_Stored data entries_:
>>>>
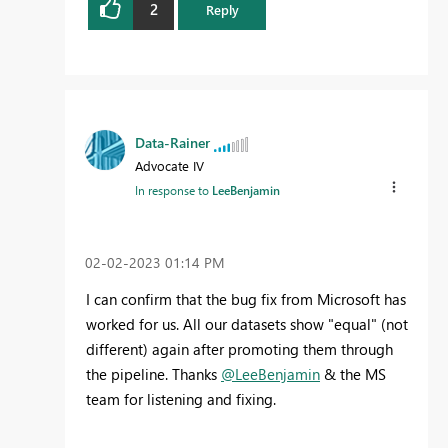
2
Reply
Data-Rainer
Advocate IV
In response to
LeeBenjamin
‎02-02-2023
01:14 PM
I can confirm that the bug fix from Microsoft has
worked for us. All our datasets show "equal" (not
different) again after promoting them through
the pipeline. Thanks
@LeeBenjamin
& the MS
team for listening and fixing.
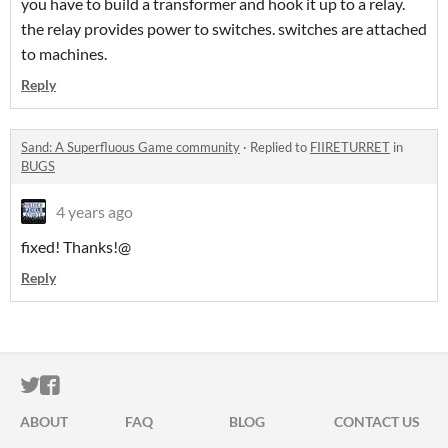
you have to build a transformer and hook it up to a relay.
the relay provides power to switches. switches are attached
to machines.
Reply
Sand: A Superfluous Game community
·
Replied to
FIIRETURRET
in
BUGS
4 years ago
fixed! Thanks!@
Reply
ITCH.IO ON TWITTER
ITCH.IO ON FACEBOOK
ABOUT
FAQ
BLOG
CONTACT US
<<<<
_YOUR OBJECTIVE_:
Only lines that contain "relay" are needed, so copy each of them from the data.

_RESPONSE FOR THIS EXERCISE_:
you have to build a transformer and hook it up to a relay.
the relay provides power to switches. switches are attached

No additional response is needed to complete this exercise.